Forfiter #7 Dr House. Na czym polega fenomen serialu?
Trudne pytanie, ale odpowiem: ten z pierwszymi halucynacjami (Amber). Nie pamiętam tylko jaki to był sezon/odcinek.
rojo - ja lubię wszystkie odcinki, szczególnie, że gregory jest złośliwym ch*iskiem jakim i ja pewnie zostane w jego wieku :D
Serial fajny, ale wkurza mnie uczłowieczenia House'a i odcinki gdy jest nadmiernie szczęśliwy, wolę go jako chama jednak.
Ja tam nie lubię tego serialu. Wszystkie postacie działają mi na nerwy do tego każda z nich to tzw. "klisze", które nawet nie ewoluuje w coś innego. A sam doktor no cóż też nie przypadł mi do gustu. Podobnie jak postacie drugoplanowe nie ewoluował, chociaż były momenty, w których zdawało się, że doktorek się czegoś nauczył, wyciągnął wnioski i postanowił zmienić swoje zachowanie. Niestety na drugi dzień wracał do starego ja. Jakbym miał skwitować jego postać to nazwałbym go pępkiem świata, wokół którego wszyscy muszą się kręcić. A jeśli chodzi o odcinki serialu przeważnie w każdym jest to samo.
Serial fajny, ale formuła wyczerpała się po pierwszym, no dobra drugim sezonie. Jak sobie czasem przełączę na TVP i zobaczę co się dzieje w 4-5 sezonie to mnie zbiera na nudę. Scenarzyści już sami wpadli w błędne koło bo wymyślają coraz bardziej dziwne przypadłości, na które choruje może 7 osób w ciągu 10 lat. Zresztą 7 sezonów mówi samo za siebie - jest kasa, to piszemy byle ludzie to oglądali. House stał się stety tasiemcem.
Laurie świetny, tu muszę przyznać rację ;)
Gustuje on w konsolach przenośnych (głównie PSP)
Mi się zdawało że częściej chodził z Nintendo. A co do ulubionego odcinka - ten sam co w pierwszym poście.
House powinnien był się skończyć na piątym sezonie, bo teraz to się ciąąągnie i ciąągnie. Sam Laurie już jest chyba nawet zmęczony tą rolą. Ogółem, jest to poprostu kolejna proceduralna produkcja, którą więcej niż raz się nie obejrzy.
Damian - i ta i ta. Ja zapamiętałem PSP, z koli obrazek jawnie ukazuje DS-a.
yasiu, pecet007 - też wolę jak nie wdaje się w żadne romanse, czy gdy miękknie - również wolę go w wersji hard rude.
Scott P., eJay - rozumiem Wasze argumenty. Ja jestem maniakiem i pewne mankamenty w żadnym stopniu mi nie przeszkadzają. Wiadomo, czasami jest ciąg odcinków "w porządku" (dla malkontentów: nudnych), ale tylko po to by nagle pojawił się taki, który miażdży i przypomina za co się ogląda serial.

[Zebrane dane]
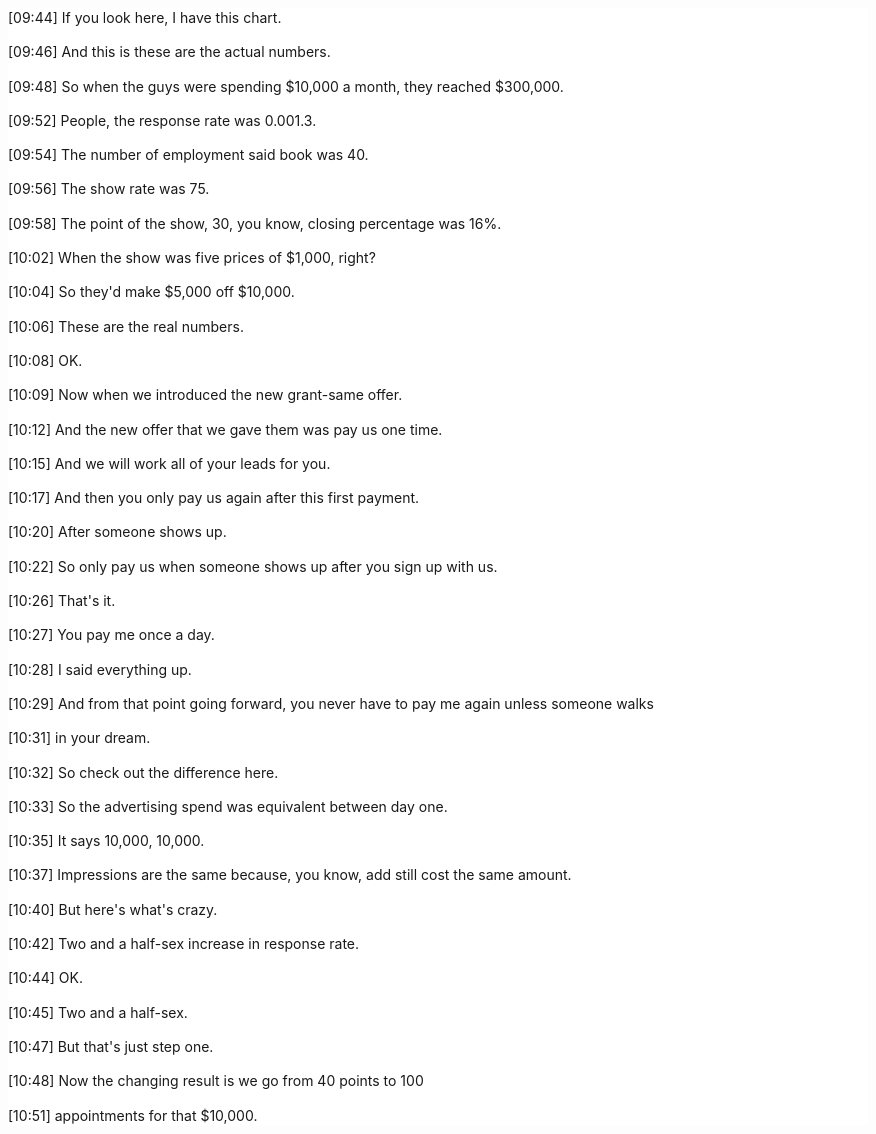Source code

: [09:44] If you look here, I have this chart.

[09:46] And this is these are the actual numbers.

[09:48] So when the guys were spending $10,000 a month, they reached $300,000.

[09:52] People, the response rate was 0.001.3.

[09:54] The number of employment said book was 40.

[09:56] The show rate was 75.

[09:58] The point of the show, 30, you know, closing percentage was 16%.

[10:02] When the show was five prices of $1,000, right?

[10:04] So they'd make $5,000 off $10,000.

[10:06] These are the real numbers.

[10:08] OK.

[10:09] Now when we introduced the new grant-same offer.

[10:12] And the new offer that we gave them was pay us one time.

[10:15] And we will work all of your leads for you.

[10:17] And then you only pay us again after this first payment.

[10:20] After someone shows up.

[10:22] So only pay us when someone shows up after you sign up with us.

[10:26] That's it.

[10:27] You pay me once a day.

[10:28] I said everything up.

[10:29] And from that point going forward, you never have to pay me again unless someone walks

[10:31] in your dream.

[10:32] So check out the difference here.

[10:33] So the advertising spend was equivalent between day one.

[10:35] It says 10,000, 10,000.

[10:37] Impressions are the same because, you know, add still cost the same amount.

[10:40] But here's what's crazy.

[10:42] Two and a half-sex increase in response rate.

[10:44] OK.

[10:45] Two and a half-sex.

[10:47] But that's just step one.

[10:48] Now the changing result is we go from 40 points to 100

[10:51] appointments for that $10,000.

[Twoje zadanie]
Odpowiedz krótko na pytania o rozmowę o serialu Dr House:
(a) Z jaką postacią łączy się odcinek z pierwszymi halucynacjami we wpisie zaczynającym się od „Trudne pytanie”?
(b) Na jakim kanale autor wpisu zaczynającego się od „Serial fajny, ale formuła” czasem trafia na 4-5 sezon?
(c) Na którym sezonie serial powinien był się skończyć według wpisu zaczynającego się od „House powinnien był”?

[Gotowa odpowiedź]
(a) Z Amber.
(b) Na TVP.
(c) Na piątym.